Goal of the exercise
Whatever appears in the records, retype it exactly, except for the pictures.

Data listing

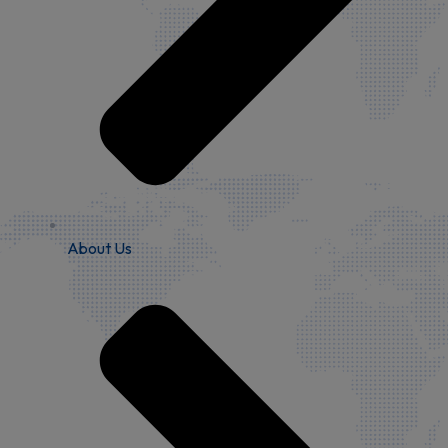
About Us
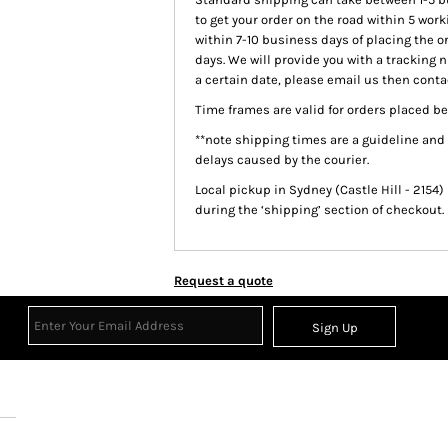
to get your order on the road within 5 work
within 7-10 business days of placing the o
days. We will provide you with a tracking 
a certain date, please email us then contac
Time frames are valid for orders placed be
**note shipping times are a guideline and
delays caused by the courier.
Local pickup
in Sydney (Castle Hill - 2154)
during the ‘shipping’ section of checkout.
Request a quote
Sign Up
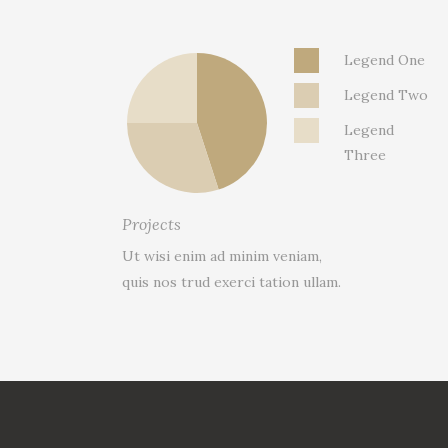
Legend One
Legend Two
Legend
Three
Projects
Ut wisi enim ad minim veniam,
quis nos trud exerci tation ullam.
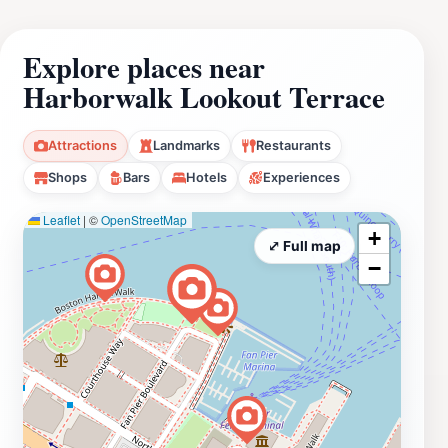
Explore places near
Harborwalk Lookout Terrace
Attractions
Landmarks
Restaurants
Shops
Bars
Hotels
Experiences
Leaflet
|
©
OpenStreetMap
+
⤢ Full map
−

Result below
About Us
to get your order on the road within 5 work
within 7-10 business days of placing the o
days. We will provide you with a tracking 
a certain date, please email us then contac
Time frames are valid for orders placed be
**note shipping times are a guideline and
delays caused by the courier.
Local pickup
in Sydney (Castle Hill - 2154)
during the ‘shipping’ section of checkout.
Request a quote
Sign Up
Legend One
Legend Two
Legend
Three
Projects
Ut wisi enim ad minim veniam,
quis nos trud exerci tation ullam.
Explore places near
Harborwalk Lookout Terrace
Attractions
Landmarks
Restaurants
Shops
Bars
Hotels
Experiences
Leaflet
|
©
OpenStreetMap
+
⤢ Full map
−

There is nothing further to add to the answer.